Mozilla needs to move Persona out of the US
Few things in web development in recent years have excited me as much as Persona. It's no less than a revolution in terms of how easy it is for users to sign up for new websites and log in easily. The fact that it also makes authentication and user handling easy for web developers is an added bonus (check out my sample code for Persona integration).
There is one problem, though: The recent PRISM scandal has confirmed many people's fears that US government surveillance is extremely extensive and is not limited to a small group of potential wrongdoers. The question is whether Mozilla can allow Persona (both the legal entity behind it and the servers involved) to stay in the US.
I have absolutely no reason to distrust Mozilla (otherwise I wouldn't recommend Persona). But it seems that, if the US government is able to not only access large amounts of private data but also order the companies involved to deny this fact, then every assurance of privacy that Persona provides is basically worthless, even if Mozilla tries their best to protect their users.
The worst-case scenario is one where Persona would be integrated on a large number of websites (let's say 40%), and the NSA suddenly decides it wants Mozilla to hand over detailed information about Persona users.
Then NSA would have access to basically 40% of a user's browsing history, including URLs, the email address used, and time of visit.

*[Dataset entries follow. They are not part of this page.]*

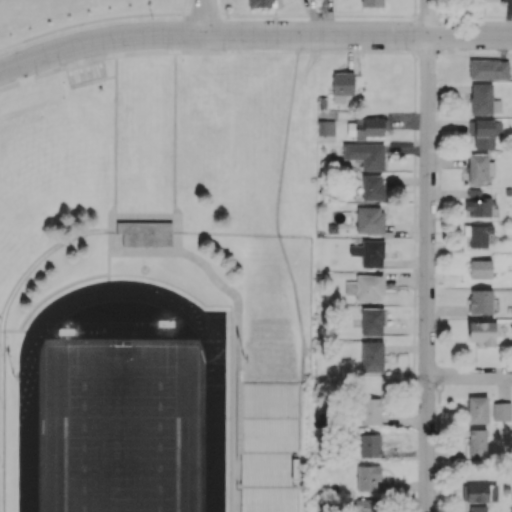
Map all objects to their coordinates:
building: (487, 0)
building: (261, 3)
building: (372, 3)
road: (205, 17)
road: (95, 20)
road: (358, 35)
road: (100, 41)
building: (488, 69)
road: (91, 80)
building: (342, 86)
building: (483, 100)
building: (325, 127)
building: (369, 127)
road: (114, 132)
building: (485, 132)
building: (365, 155)
building: (479, 168)
building: (372, 187)
building: (369, 219)
building: (145, 233)
building: (147, 234)
building: (479, 235)
building: (368, 252)
road: (428, 256)
building: (480, 268)
building: (365, 287)
building: (480, 301)
building: (372, 321)
building: (482, 333)
building: (371, 356)
road: (470, 375)
track: (120, 402)
building: (477, 409)
building: (371, 411)
building: (501, 411)
park: (120, 427)
park: (120, 427)
building: (476, 442)
building: (369, 445)
building: (271, 447)
building: (367, 477)
building: (478, 492)
building: (366, 504)
building: (477, 508)
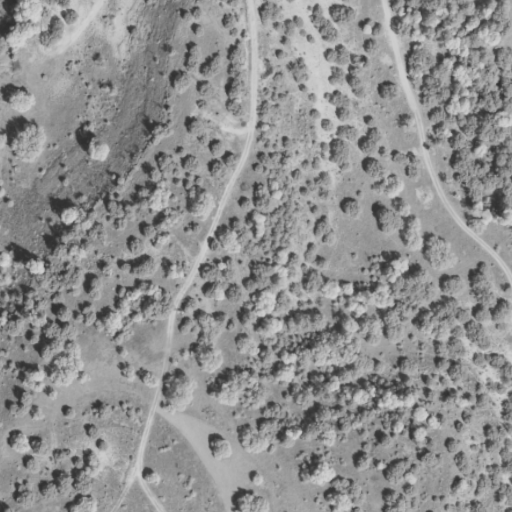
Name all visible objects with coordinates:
road: (201, 256)
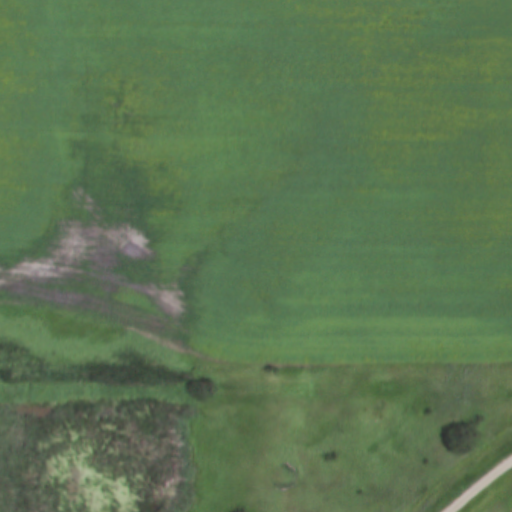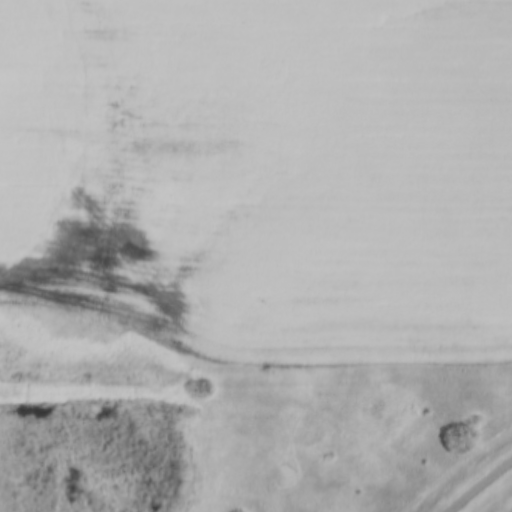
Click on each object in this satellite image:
road: (476, 486)
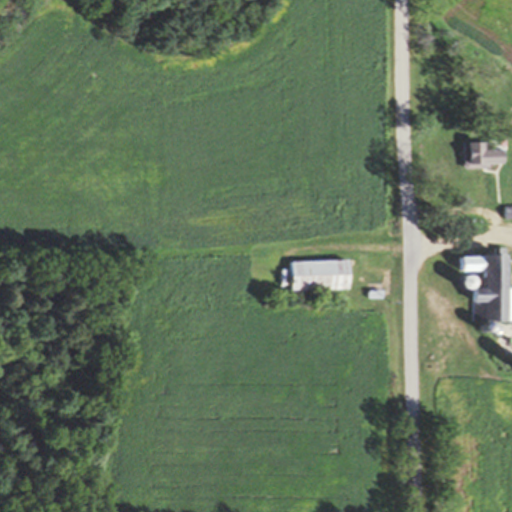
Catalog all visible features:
building: (477, 153)
building: (479, 156)
building: (505, 210)
road: (459, 243)
road: (406, 255)
building: (316, 273)
building: (317, 274)
building: (486, 284)
building: (482, 288)
building: (373, 293)
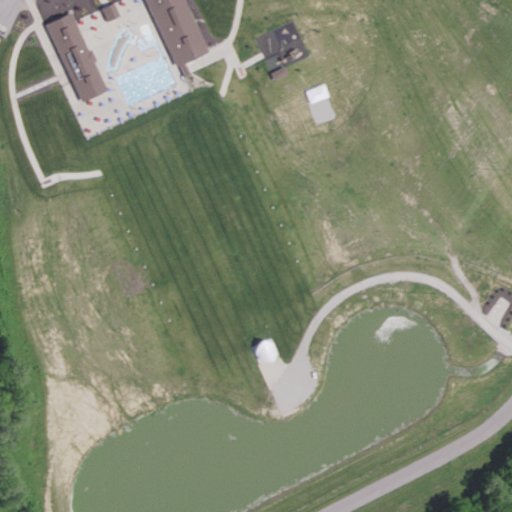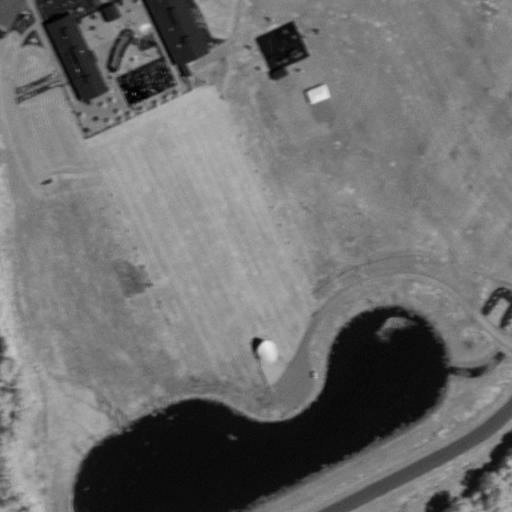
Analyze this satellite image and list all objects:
road: (382, 275)
road: (424, 462)
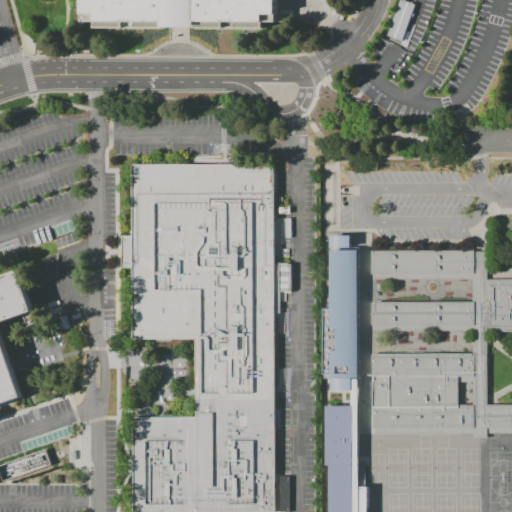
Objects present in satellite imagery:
road: (500, 0)
road: (352, 9)
building: (178, 12)
road: (319, 12)
building: (177, 13)
road: (338, 25)
road: (17, 26)
road: (179, 33)
road: (66, 39)
road: (197, 43)
road: (347, 45)
road: (24, 54)
road: (438, 54)
road: (5, 57)
parking lot: (440, 57)
road: (11, 58)
road: (316, 64)
road: (27, 73)
road: (47, 74)
road: (158, 74)
road: (260, 74)
road: (372, 80)
road: (364, 90)
road: (34, 99)
road: (376, 100)
road: (228, 103)
road: (43, 104)
road: (364, 106)
road: (95, 110)
road: (272, 110)
road: (221, 114)
road: (109, 116)
road: (462, 124)
road: (295, 128)
road: (47, 134)
road: (109, 134)
road: (222, 134)
road: (95, 137)
road: (440, 139)
road: (344, 141)
road: (493, 143)
road: (223, 155)
road: (387, 156)
road: (496, 157)
road: (47, 178)
road: (479, 182)
parking lot: (420, 202)
road: (363, 215)
road: (47, 218)
road: (298, 225)
building: (339, 240)
road: (456, 241)
road: (95, 274)
road: (64, 288)
parking lot: (134, 297)
building: (343, 317)
road: (116, 322)
building: (207, 331)
building: (211, 333)
building: (10, 334)
building: (11, 335)
road: (473, 336)
building: (439, 347)
building: (438, 348)
road: (89, 375)
road: (103, 375)
building: (342, 382)
road: (47, 425)
park: (432, 441)
building: (74, 455)
road: (95, 457)
building: (339, 458)
park: (500, 463)
building: (25, 464)
building: (23, 465)
park: (419, 467)
park: (444, 467)
park: (469, 467)
park: (376, 468)
park: (396, 468)
park: (500, 495)
road: (47, 501)
park: (396, 502)
park: (420, 502)
park: (444, 502)
park: (468, 502)
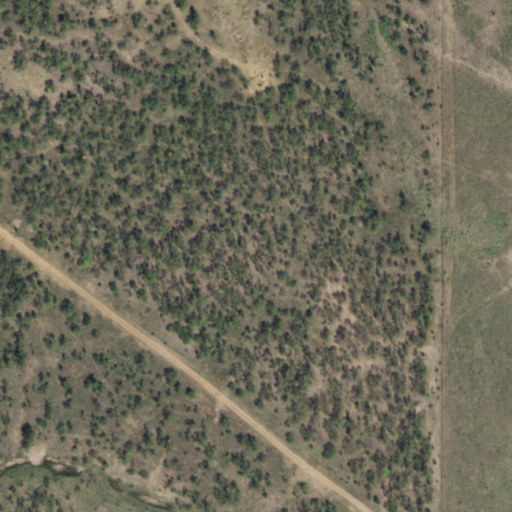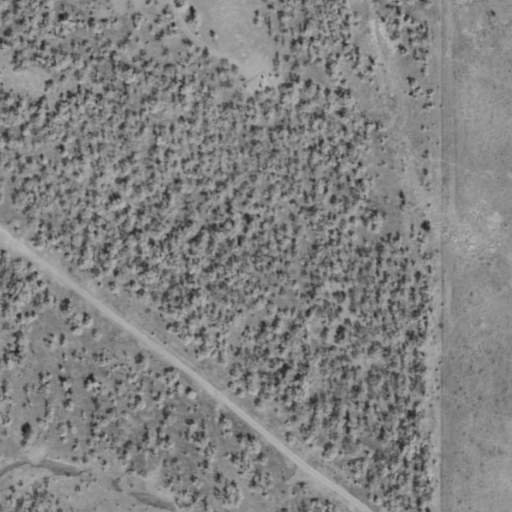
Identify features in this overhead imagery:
road: (191, 358)
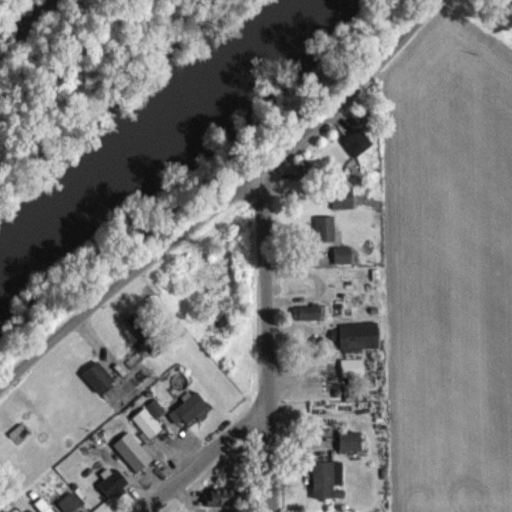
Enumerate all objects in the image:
river: (164, 133)
building: (358, 150)
road: (223, 202)
building: (344, 206)
building: (326, 236)
building: (343, 263)
building: (307, 320)
building: (140, 336)
road: (267, 339)
building: (358, 344)
building: (353, 375)
building: (99, 385)
building: (157, 416)
building: (191, 417)
building: (148, 431)
building: (351, 449)
building: (134, 460)
road: (208, 463)
building: (327, 486)
building: (114, 489)
building: (224, 504)
building: (71, 507)
building: (42, 509)
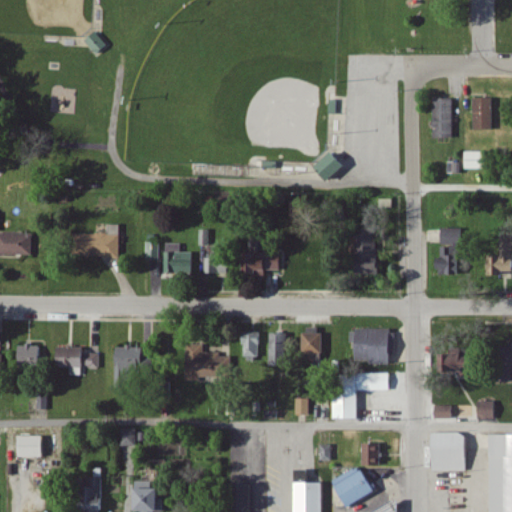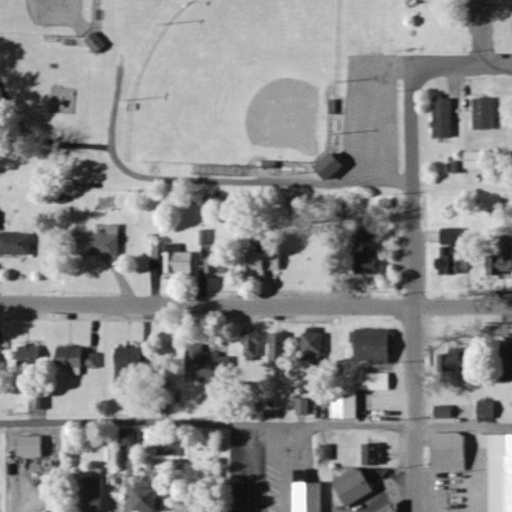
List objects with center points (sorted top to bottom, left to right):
road: (480, 33)
building: (99, 44)
road: (464, 67)
park: (237, 85)
park: (214, 88)
building: (487, 115)
building: (446, 119)
road: (47, 143)
building: (478, 161)
building: (335, 168)
road: (213, 181)
road: (462, 184)
building: (1, 222)
building: (106, 243)
building: (17, 244)
building: (372, 251)
building: (155, 252)
building: (454, 252)
building: (499, 260)
building: (181, 261)
building: (220, 261)
building: (270, 264)
road: (413, 291)
road: (255, 307)
building: (255, 344)
building: (317, 346)
building: (376, 346)
building: (217, 347)
building: (281, 349)
building: (33, 356)
building: (81, 358)
building: (132, 364)
building: (210, 364)
building: (2, 365)
building: (362, 393)
building: (305, 407)
building: (489, 410)
building: (447, 412)
road: (255, 425)
building: (131, 438)
building: (35, 447)
building: (453, 452)
building: (328, 453)
building: (375, 454)
building: (503, 473)
building: (357, 487)
building: (97, 492)
building: (312, 494)
building: (151, 497)
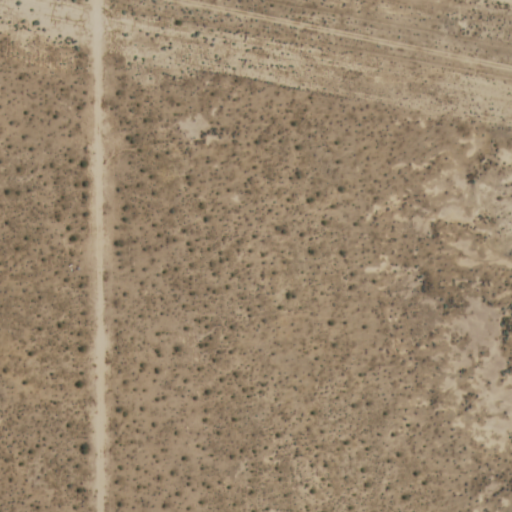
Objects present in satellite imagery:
road: (87, 247)
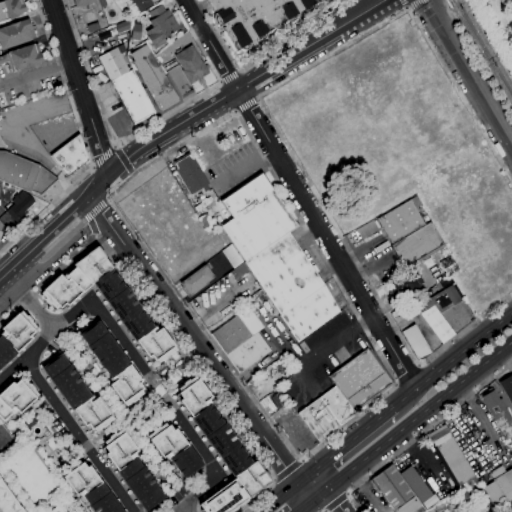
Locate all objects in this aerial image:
road: (447, 0)
road: (448, 0)
building: (79, 2)
building: (82, 2)
building: (102, 3)
road: (403, 3)
road: (412, 3)
building: (138, 4)
building: (140, 4)
road: (405, 7)
building: (10, 8)
building: (11, 8)
building: (254, 16)
building: (253, 17)
building: (159, 25)
building: (160, 25)
building: (123, 26)
building: (93, 27)
building: (15, 33)
building: (16, 33)
railway: (487, 39)
railway: (482, 48)
building: (21, 57)
building: (22, 57)
road: (477, 59)
road: (254, 60)
building: (191, 64)
building: (184, 70)
road: (240, 70)
road: (36, 73)
road: (469, 74)
road: (230, 76)
building: (151, 77)
building: (153, 78)
building: (178, 79)
road: (221, 80)
building: (124, 85)
building: (126, 85)
road: (138, 85)
road: (241, 87)
road: (80, 88)
road: (258, 98)
road: (246, 103)
road: (236, 111)
road: (220, 121)
road: (22, 131)
road: (83, 142)
road: (115, 145)
building: (69, 155)
building: (70, 155)
road: (104, 156)
road: (122, 159)
road: (92, 166)
building: (24, 172)
building: (24, 173)
road: (132, 173)
building: (189, 173)
building: (191, 174)
road: (301, 193)
road: (108, 200)
building: (18, 205)
building: (19, 206)
road: (98, 208)
building: (255, 217)
building: (401, 220)
road: (92, 224)
road: (55, 228)
building: (365, 229)
building: (367, 231)
building: (408, 233)
building: (1, 234)
road: (93, 237)
building: (417, 246)
building: (232, 256)
building: (265, 259)
road: (502, 260)
road: (53, 262)
road: (4, 268)
building: (240, 271)
building: (197, 280)
building: (403, 283)
building: (403, 284)
building: (291, 286)
road: (29, 300)
building: (107, 300)
building: (109, 301)
building: (439, 309)
building: (437, 311)
building: (393, 313)
road: (162, 328)
building: (237, 330)
building: (15, 336)
building: (15, 336)
building: (240, 339)
building: (414, 341)
building: (416, 342)
building: (248, 352)
road: (27, 357)
road: (453, 359)
road: (209, 361)
building: (111, 363)
building: (113, 363)
building: (276, 364)
road: (31, 369)
road: (407, 373)
road: (157, 385)
building: (507, 387)
building: (507, 388)
building: (345, 392)
building: (346, 394)
building: (76, 395)
building: (77, 395)
building: (14, 397)
building: (15, 398)
building: (268, 400)
building: (496, 407)
road: (417, 417)
road: (481, 418)
building: (212, 425)
road: (422, 435)
road: (348, 442)
road: (87, 445)
building: (173, 449)
building: (174, 449)
building: (220, 450)
building: (449, 455)
building: (452, 458)
road: (302, 460)
building: (130, 470)
building: (131, 470)
road: (288, 470)
road: (275, 480)
building: (418, 487)
building: (89, 488)
building: (89, 488)
building: (236, 489)
building: (402, 489)
building: (500, 489)
building: (396, 491)
building: (499, 491)
road: (347, 495)
road: (282, 496)
building: (465, 496)
building: (6, 501)
building: (7, 501)
road: (310, 503)
road: (337, 503)
road: (178, 508)
road: (186, 508)
road: (327, 511)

Persona doesn't store personal information other than the email address, but any email can easily be tied to personal information.
So should you, as a website owner, use Persona? I think so - it's too good to ignore - but I also think that if Mozilla really wants Persona to succeed, they should move it to another country with better privacy laws.
Otherwise Persona risks suffering the fate that OpenID did (very little adoption) - which would be a shame, because Persona is everything OpenID wasn't: It's both extremely user-friendly and developer-friendly.